The COVID-19 pandemic has had a significant impact on how pet owners view pet healthcare and the human-animal bond, according to findings from a recent Banfield Pet Hospital survey. The online survey included 1,000 dog and cat owners in the United States, and was conducted by Wakefield Research from May 11-15.
The range of questions addressed how pet owners have become more of less perceptive of their pet’s health, how they plan to address their pet’s health moving forward, and how their pet has impacted their personal wellbeing during the pandemic.

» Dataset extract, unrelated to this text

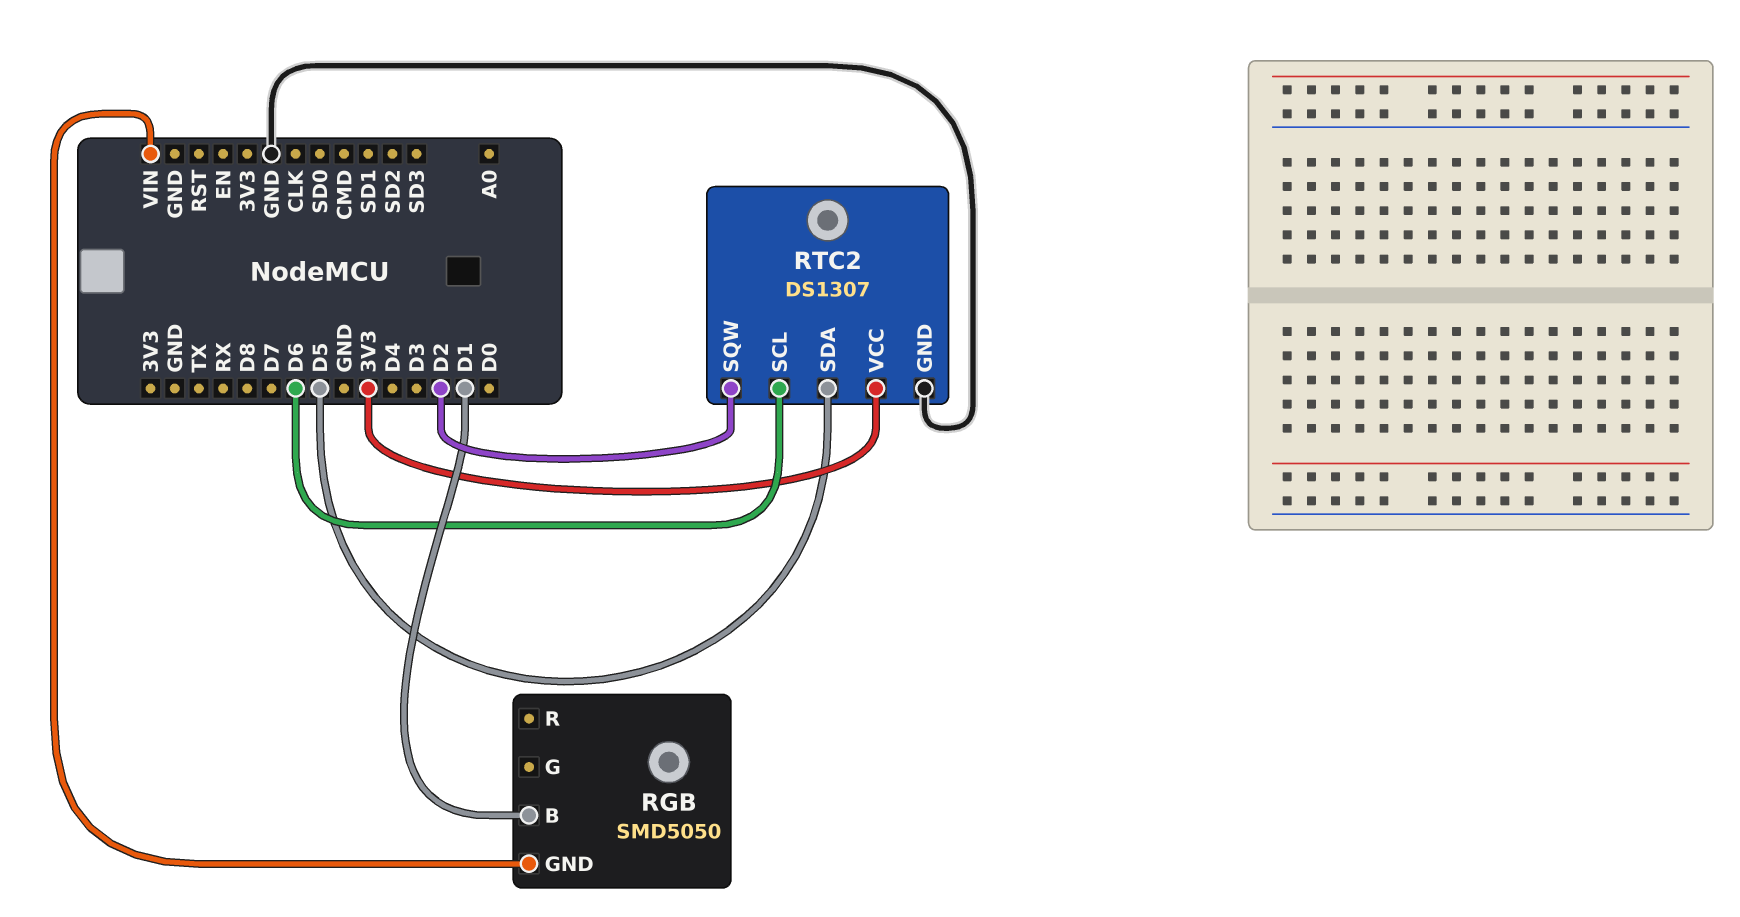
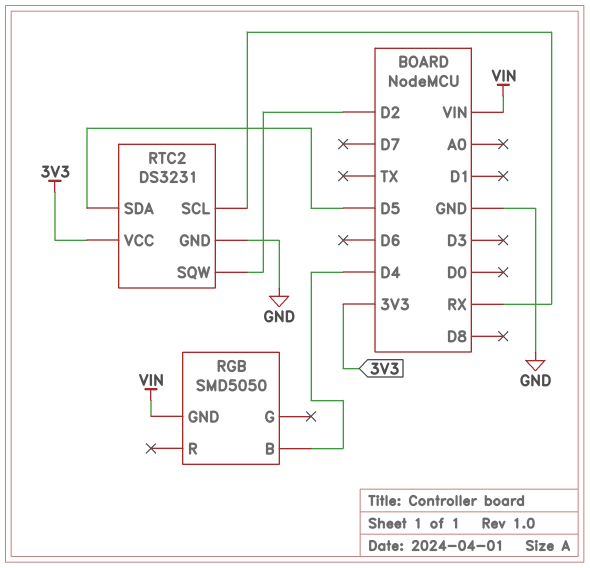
RGB pin B: D1 -> D4
RTC2: DS1307 -> DS3231
RTC2 pin SCL: D6 -> RX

Notable findings from the study include:
• 84% feel more attuned to their pet’s health
• 67% plan to make changes to how they care for their pet
• 20% are committed to taking their pets to the veterinarian for preventive care check-ups more often
• 42% are exercising their pets more than before the pandemic
• 37% are paying more attention to their pet’s personal care such as dental health
• 33% say their pet has gained weight during quarantine
• 44% feel they are more responsible and attentive towards their dog or cat
• 41% contacted their veterinarian during quarantine, whether in person or via Telehealth
• 10% plan to adopt another pet to help keep their dog or cat company
• 39% say their pet helped lower their anxiety and uncertainty caused by the pandemic
• 45% say their household’s happiness has increased while spending more time with their pet during quarantine
• 47% plan to spend more quality time with their pets when they are home
• 21% plan to adjust their schedule to be at home with their pets more often
• 33% feel more attuned to their dog or cat now than before the pandemic began
• 65% have shown their pets increased affection
• 20% prefer working alongside their pets over their co-workers
The pandemic will undeniably have a lasting impact on everyday life, and the effects will touch the veterinary business. While many models and surveys show a downturn in business during the pandemic, this survey offers a glimmer of hope that pet owners may make an additional investment in their pet’s health moving forward with preventative care and healthier habits at home.
“The human-animal bond now, more than ever, plays an integral role in people’s lives,” said Molly McAllister, chief medical officer at Banfield Pet Hospital, in a press release. “At Banfield, we are firm believers that regular preventive veterinary care is key to helping our pets live happy, healthy lives. This survey shows that pets are always here for us—even, and especially, during the most difficult of times—and we’re encouraged that as a result of spending more time together, people are committed to finding new ways to better be there for their pets.”